Peak VE is closer to 5k RPM, it's more dependant on cams I think.
 
Nos~4G63 said:
I have a friend with a 14b and 850's. He is using a MAFtranslator to take out fuel. He is only boosting 7psi but is getting 28degrees of timing advance. I have read that such a great compensation for fuel causes the ecu to use timing maps from cruising.

With only 7psi from the 14b and 28degrees of timing the car made 278whp!

First of all, you don't want to run injectors that huge with a MAFT, or any other decive that uses airflow for correction (VPC, SAFC, etc).

Second of all, there is no "cruise" timing map, there is just one big timing map that is indexed by load.

Thirdly, I am doubtful he made 278 true wheel horsepower at 7 psi on a 14b. Either it didn't happen, or there is something else you forgot to tell us (high compression motor, stroker, etc).

It would be very very hard for a 2.0 liter 4G63, even one with big cams, to flow the air needed to make that kind of power.
 
kpt4321 said:
Peak VE is closer to 5k RPM, it's more dependant on cams I think.


Hmm. You might be right kyle. Cams will certainly play a big role. Its been so long since I had a turbo that spooled at a reasonable rpm I cant remember. But on 20g and up, air/rev peak was always when peak boost hit. The tdo6h 20g came on around 4k on the 2 liter, and the 56 trim around 3700 on the 2.3. In both cases though, even with 272s, peak air/rev was at the same rpm as the full boost point.
 
Boost spike. Peak airflow per rev will not coincide with peak VE if your boost is spiking.

My car's torque peak is clearly at 4600 rpm on the dyno chart, and that's with bad boost falloff. A turbine housing that didn't suck would probably have the torque staying up to 5000 rpm os so.
 
I was driving on the freeway today in 4th gear and was sometimes getting 5 - 6 counts of knock around 4500rpm's at full throttle. I think I'll take 1 degree back out in that area and I'm thinking about adding another degree towards the top.

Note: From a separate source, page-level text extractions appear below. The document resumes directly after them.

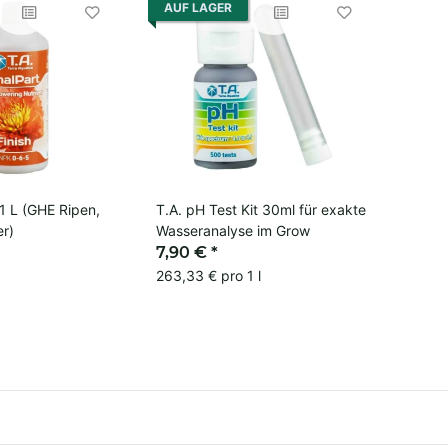
AUF LAGER
 1 L (GHE Ripen,
T.A. pH Test Kit 30ml für exakte
r)
Wasseranalyse im Grow
7,90 €
*
263,33 € pro 1 l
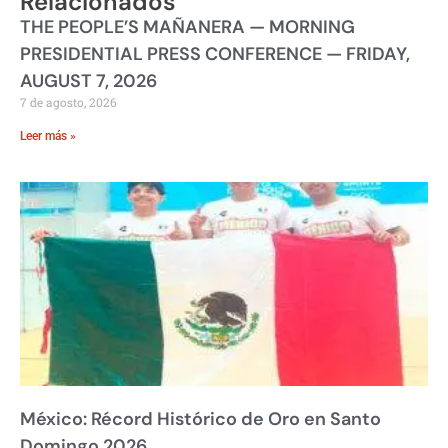
Relacionados
THE PEOPLE’S MAÑANERA — MORNING
PRESIDENTIAL PRESS CONFERENCE — FRIDAY,
AUGUST 7, 2026
7 de agosto, 2026
Leer más »
México: Récord Histórico de Oro en Santo
Domingo 2026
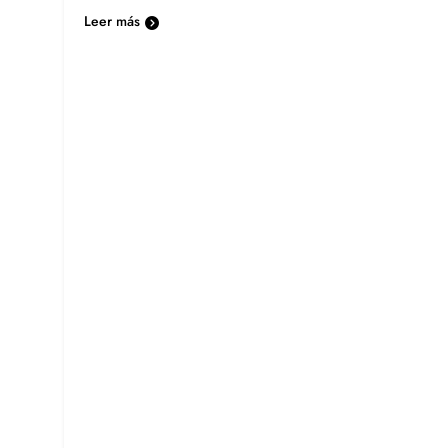
Leer más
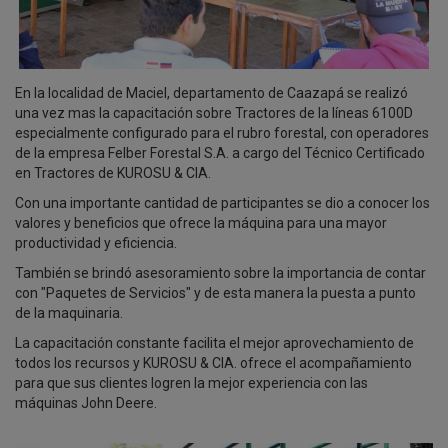
En la localidad de Maciel, departamento de Caazapá se realizó
una vez mas la capacitación sobre Tractores de la líneas 6100D
especialmente configurado para el rubro forestal, con operadores
de la empresa Felber Forestal S.A. a cargo del Técnico Certificado
en Tractores de KUROSU & CIA.
Con una importante cantidad de participantes se dio a conocer los
valores y beneficios que ofrece la máquina para una mayor
productividad y eficiencia.
También se brindó asesoramiento sobre la importancia de contar
con "Paquetes de Servicios" y de esta manera la puesta a punto
de la maquinaria.
La capacitación constante facilita el mejor aprovechamiento de
todos los recursos y KUROSU & CIA. ofrece el acompañamiento
para que sus clientes logren la mejor experiencia con las
máquinas John Deere.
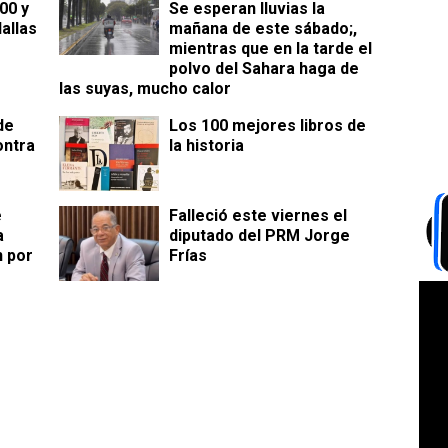
00 y
Se esperan lluvias la
allas
mañana de este sábado;,
mientras que en la tarde el
polvo del Sahara haga de
las suyas, mucho calor
de
Los 100 mejores libros de
ontra
la historia
e
Falleció este viernes el
a
diputado del PRM Jorge
n por
Frías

Kyle, I know that you have messed around with timing quit a bit, I was wondering what your opinions are on this subject? Am I going in the right direction? How far can I take things? If I go in small increments will I notice a small amount of knock to warn me I've gone to far or is there the possibility of going from no knock to damageing the engine with a 1 degree change. I got a little nervous after reading 95GSXRacers post, as I'm only 1 degree lower than what he had when he killed his engine. I have a 1G and his is a 2nd Gen so I have lower compression, but I don't know if the difference is big enough to not cause problems for me.

Sorry about the spelling in the first post. I'm a crappy speller, always have been, and probably always will be.
 
Keep in mind that when Kevin killed his motor, he was making probably twice the horsepower that you are. With a stock turbo, your situation is different.

Take out a degree of timing where you were knocking, and add a degree up top to see what happens!
 
Yes, good point. I used to get 12 or 12.5 degrees of knock retard (I think that must be the max, I saw it often) all the time when I was around 45 lbs/min and lower. Since approaching and going over 60, I've had terrible luck with detonation. Not to get off topic, but I just found out my current motor is junk after the 11.3 at 126 pass, compression is 0-50-0-200. Same cylinders 1/2/3 again. No knock at all. Timing at 21 degrees. boost 29 psi. Airflow 64.x lbs/min. 117 octane race gas. I put some info on my page here: http://www.posracing.net/AFR.html Cant always rely on knock. But at your level you can be more aggressive, just keep your eyes open and keep that timing value realistic. There is a point of diminishing return on every setup, and wether or not thats before or after the motors limit is where the danger lies.
 
My friends car has a ported 2g mani, ported turbine housing, ported 02housing, 3'' exhaust, crane cams, front mount, blow through maf, 850s, aeromotive afpr, and his motor is bored 60 over with 8.5 or 9-1 wiseco's.

Maybe the Dyno was off, It was Dyno'd at Twilight Performance in Miami.